Yee explains that the eggs are not left in their nests but are moved to the hatchery for fear that shoreline erosion will wash them away. Also, the damp environment might cause temperature changes that can affect the hatching rate. The site for the hatchery was chosen by the SWD. It is slightly shaded to create conditions suitable for successful hatching.
His staff regularly clean the beach of driftwood, plastics and other washed-up trash, as these become obstacles to hatchlings heading out to sea. The baby turtles are released in the dark, as they are vulnerable to predators during the day.
For Yee, it has been a worthwhile venture so far. A high point for him was seeing the yearly increase in turtle landings and egg collection.
“Once, there were two landings in one night. With this success, I have since increased my staff number from four to 10. Other than the manager, the rest are from Libaran island, so the project is providing employment to villagers.”

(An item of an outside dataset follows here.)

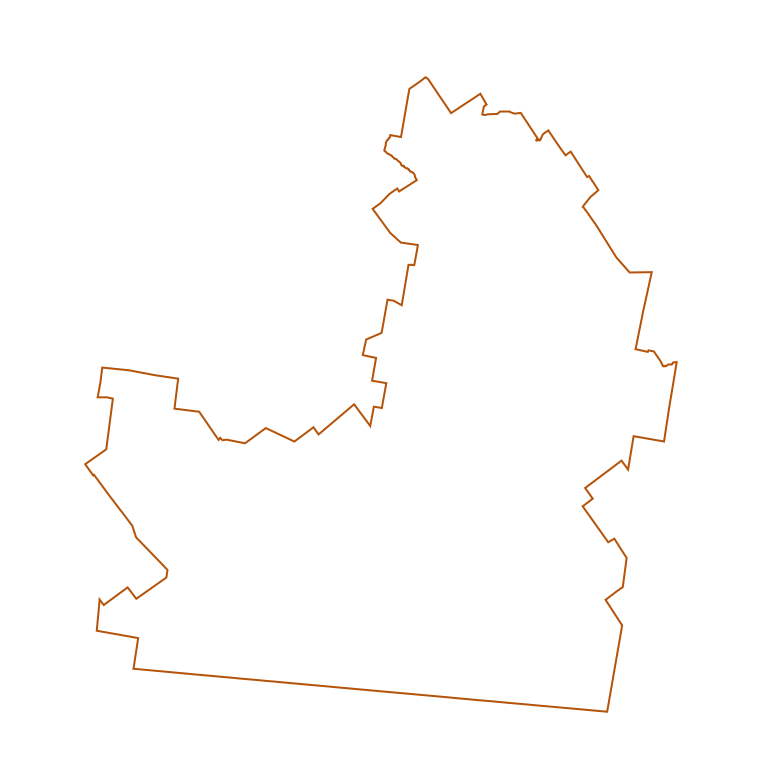 Boulia, Queensland, Australia (orthographic projection), rotated 276°
{"feature_id": "25037944B33105605540770", "entity_name": "Boulia", "entity_type": "district", "adm_level": 2, "iso_a3": "AUS", "parent_name": "Australia", "parent_adm1": "Queensland", "projection": "orthographic", "projection_center": [140.076, -22.279], "detail": "fine", "context": "isolated", "style": "outline", "palette": "amber", "viewbox_px": 768, "rotation_deg": 276, "n_neighbors": 0, "source": "geoboundaries", "source_scale": "gbopen_adm2", "svg_char_len": 5438}
<svg xmlns="http://www.w3.org/2000/svg" viewBox="0 0 768 768"><g transform="rotate(276 384 384)"><path d="M76.7,314.8L76.7,317.8L77.1,344.5L77.7,388.5L77.8,395.0L77.9,398.0L77.9,402.8L78.0,406.9L78.0,409.9L78.2,421.8L78.6,448.5L78.7,454.4L79.1,481.1L79.1,484.1L79.1,486.2L79.1,487.1L79.2,490.0L79.2,493.0L79.2,494.5L79.3,499.3L79.4,507.9L79.6,519.7L79.7,522.7L79.8,533.4L79.9,537.6L79.9,540.5L80.0,546.5L80.2,555.4L80.3,567.3L81.4,640.2L161.7,645.6L168.8,646.1L192.5,626.9L202.0,637.0L207.0,642.7L224.9,643.2L236.4,643.5L244.8,636.7L254.2,629.3L250.1,623.5L283.1,594.4L291.8,603.6L301.6,594.9L332.6,628.2L324.4,635.7L358.2,637.7L356.1,668.5L362.5,668.8L388.4,670.0L388.8,670.0L420.4,671.9L436.4,672.8L436.4,672.7L436.1,672.1L436.1,671.7L436.2,671.2L435.9,670.7L435.7,670.1L435.7,669.4L435.4,669.1L435.0,669.0L434.6,668.7L434.4,668.6L434.0,668.6L433.6,668.4L433.4,667.8L433.3,667.3L433.3,666.8L433.4,666.3L433.2,665.7L433.1,664.9L432.9,664.3L432.6,663.9L432.3,663.7L431.8,663.2L431.3,662.7L431.4,662.4L431.3,662.1L431.1,661.9L431.1,661.5L431.0,661.4L431.1,661.2L431.3,660.8L431.3,660.7L431.0,660.5L430.8,660.1L430.8,659.8L430.8,659.7L434.9,657.1L435.8,656.5L444.6,649.0L445.1,643.5L443.5,643.0L444.9,630.6L463.9,632.3L468.6,632.8L473.3,633.2L474.7,633.3L474.8,633.4L477.0,633.6L480.0,633.8L484.5,634.2L485.5,634.4L523.2,638.6L520.6,616.6L528.6,607.9L534.1,601.9L539.1,598.0L540.8,596.7L542.9,595.0L563.8,578.7L564.1,578.5L567.3,575.6L567.6,575.4L567.9,575.1L568.3,574.7L568.8,574.3L571.8,571.7L573.3,570.5L573.4,570.3L573.7,569.9L574.1,569.8L576.9,567.3L577.0,567.2L577.3,567.0L577.4,566.9L577.5,566.7L578.3,566.0L578.3,565.9L578.5,565.8L581.0,563.5L581.0,563.3L581.9,563.6L591.7,569.8L594.7,572.8L599.2,576.9L606.5,571.0L607.0,570.5L612.3,566.2L611.0,564.4L634.6,545.4L633.3,543.8L630.4,540.6L640.7,531.5L645.2,527.8L645.2,527.7L645.3,527.6L645.5,527.5L652.1,522.0L653.4,520.9L649.0,515.9L642.7,513.8L642.5,513.6L642.6,512.7L643.1,512.4L642.7,512.0L642.8,511.1L642.0,510.6L642.0,510.3L642.2,509.9L642.4,509.9L642.5,510.4L644.5,510.6L644.6,510.8L667.9,491.7L666.5,485.6L667.6,481.1L668.1,480.4L667.1,470.9L664.6,468.7L664.4,468.3L663.0,458.5L662.4,457.5L662.0,455.7L662.3,453.6L663.8,453.7L670.4,454.3L670.6,454.4L672.6,456.8L681.3,450.5L682.7,449.5L669.9,433.9L660.4,422.4L674.2,410.8L674.6,410.4L679.2,406.6L691.9,396.0L693.4,393.2L688.7,388.3L684.3,383.2L683.3,382.1L680.2,378.4L664.6,377.3L655.6,376.7L631.4,375.1L632.2,364.2L631.8,364.2L631.4,364.2L631.0,364.3L630.1,364.1L629.5,363.7L629.2,363.4L629.1,363.1L628.9,363.1L628.6,363.1L628.2,363.0L627.9,362.7L627.5,362.5L627.1,362.2L627.0,361.9L626.8,361.6L626.5,361.6L626.0,361.4L625.7,361.2L625.0,361.0L624.3,360.6L624.1,360.6L623.8,360.8L623.4,360.8L622.8,360.7L622.1,360.7L621.6,360.9L621.2,360.8L620.7,360.6L619.9,360.4L619.5,360.3L618.9,360.2L618.3,360.3L617.8,360.2L617.5,360.0L617.2,359.9L616.8,359.9L616.1,360.0L615.6,360.4L615.4,360.7L615.4,361.1L615.3,361.4L615.2,361.5L614.8,362.0L614.0,362.5L613.8,363.0L613.7,363.4L613.4,363.8L613.4,364.1L613.3,364.7L613.1,365.1L612.7,365.4L612.5,366.0L612.3,366.3L612.1,366.7L612.2,367.6L611.9,367.9L611.4,368.1L610.7,368.8L610.6,369.2L610.2,369.8L609.9,370.2L609.5,370.3L609.3,370.5L609.2,370.8L609.0,372.0L608.7,373.2L608.2,373.6L607.6,374.3L607.3,375.0L606.3,376.2L606.0,376.8L605.4,377.6L605.1,377.7L604.9,377.7L604.5,377.8L604.0,378.0L603.5,378.4L603.1,378.9L602.8,379.4L602.8,379.8L602.9,380.0L603.1,380.1L603.2,380.3L603.2,380.5L602.9,380.9L602.9,381.0L602.7,381.1L602.1,381.2L601.7,381.5L601.6,382.0L601.6,382.5L601.4,382.9L601.2,383.1L601.0,383.4L600.9,383.5L601.0,383.7L600.9,384.2L600.8,384.4L600.9,384.7L600.7,385.0L600.6,385.4L600.3,385.7L600.2,386.0L599.9,385.9L599.7,385.9L599.4,386.1L599.3,386.4L599.4,386.7L599.4,386.8L599.2,387.0L598.8,387.3L598.5,387.5L598.3,387.6L598.1,387.8L598.1,388.0L598.1,388.4L597.8,388.8L597.8,389.3L597.7,389.6L597.5,389.8L597.3,390.0L597.4,390.5L597.0,391.0L596.5,391.5L596.0,392.0L595.3,392.5L595.0,392.7L594.9,392.7L594.1,393.0L593.3,393.2L592.7,393.7L592.0,393.9L591.7,394.2L591.1,394.7L590.5,395.0L590.1,395.3L589.1,394.0L581.1,383.9L577.1,378.9L579.8,376.7L573.6,369.6L563.2,361.4L557.0,354.4L534.8,374.5L526.4,386.0L525.8,403.1L525.0,403.1L518.7,402.7L505.6,401.7L505.3,401.6L505.5,398.8L505.1,397.2L505.1,395.9L503.2,395.8L472.0,393.9L467.6,393.6L464.2,393.4L466.7,387.5L467.8,385.1L468.2,378.7L464.3,378.4L434.6,376.3L426.4,361.6L417.1,360.6L410.5,359.9L409.1,373.4L393.2,372.3L386.0,371.8L385.1,386.2L362.0,384.5L359.9,384.4L360.4,376.3L340.8,374.7L360.7,356.4L327.0,324.2L333.6,318.4L317.4,300.9L319.9,293.8L327.8,271.0L318.5,260.8L314.8,256.7L310.5,252.0L310.8,248.9L312.2,233.1L311.2,229.5L311.5,228.8L313.3,226.7L311.1,225.3L337.1,203.1L337.2,197.0L337.6,178.2L361.3,178.6L367.8,178.8L368.8,155.6L371.0,128.6L370.9,107.6L370.9,102.1L369.2,102.1L368.7,102.0L368.2,102.0L367.3,102.0L355.9,101.8L353.6,101.6L352.4,101.5L349.3,101.3L340.8,100.6L341.8,109.7L341.1,115.9L290.0,114.6L273.0,95.2L262.7,104.3L263.4,105.1L261.5,106.8L244.1,122.7L230.5,135.5L230.3,135.8L216.7,148.5L205.5,153.5L200.1,160.0L181.5,182.2L181.0,182.8L176.4,188.1L168.8,187.8L144.5,160.1L154.9,150.3L147.2,141.8L147.1,141.7L134.9,128.4L139.9,123.7L129.1,123.9L108.6,124.1L106.6,152.2L106.6,152.4L105.6,166.1L91.0,165.4L75.4,164.7L74.6,164.6L75.4,225.7L76.0,264.4L76.0,270.3L76.2,282.2L76.3,285.1L76.4,297.0L76.5,302.9L76.6,305.9L76.6,310.9L76.7,314.8Z" fill="none" stroke="#b45309" stroke-width="2"/></g></svg>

However, a low point was when the village head prohibited his team from collecting eggs outside of their leased property.
“Even though we know we have the legal right to collect the eggs, we decided not to fight him, as part of conservation calls for working together with the local community.”
Among his many plans for the project, an immediate one is to continue discussions with the villagers to build awareness of protecting turtles. Half of the 200ha island is inhabited by some 450 people, and some nesting beaches have been taken over by homes built on the beach.
Yee says the SWD plans to give talks to local students and put up signs around the island to inform villagers about the offences of collecting turtle eggs. It also recently started mapping other turtle landing sites on the island so that these can be managed in future.
Villagers to benefit
There is now no tourism industry on Libaran, but Yee hopes his turtle project will change that. Eventually, he intends to build accommodation on his land and employ at least 50 villagers.
“I hope Libaran islanders will ultimately thrive because of the presence of turtles. They can plant watermelon and coconut (their traditional crops on the island) to sell to visitors or to supply to resorts. This will create more economic opportunities.
“There are already 10 people (his staff) who are aware of turtle conservation and who know that their livelihood depends on the success of the project. They will tell 10 others and, hopefully, all the people of Libaran will eventually be employed and know they will all benefit from such a conservation project.”
Facilities at Libaran now consist of only eight tents to accommodate up to 16 tourists each day.
“We are not into mass tourism,” says Yee. “While it is important that we grow our businesses, it is equally important to grow it in an environmentally friendly manner. The bottom line cannot be the sole deciding factor.”
The chalets he has in mind for the future are prefabricated ones. These will be built in Kota Kinabalu and re-assembled on Libaran to minimise adverse impacts on the island environment. The chalets will be located inland and lighting will be kept to a minimum to avoid disturbing nesting turtles. He has even bought the adjacent two pieces of land – which cannot be developed as they are mangrove-covered – to act as buffers to his leased land.
He now receives only between two and four guests each day. This is because turtles do not come ashore at his beach every night like they do at Selingan Island. So his agents only offer tour packages to Libaran when they are assured of the emergence of hatchlings.
“We’re seeing the effect of years of egg poaching. There are few returning turtles (at Libaran) because for the past 10 to 20 years, the eggs have been taken away.”
However, Yee is optimistic of more turtle landings in some seven years’ time – for that is when he expects the hatchlings his project has saved and released over the past four years to return to Libaran.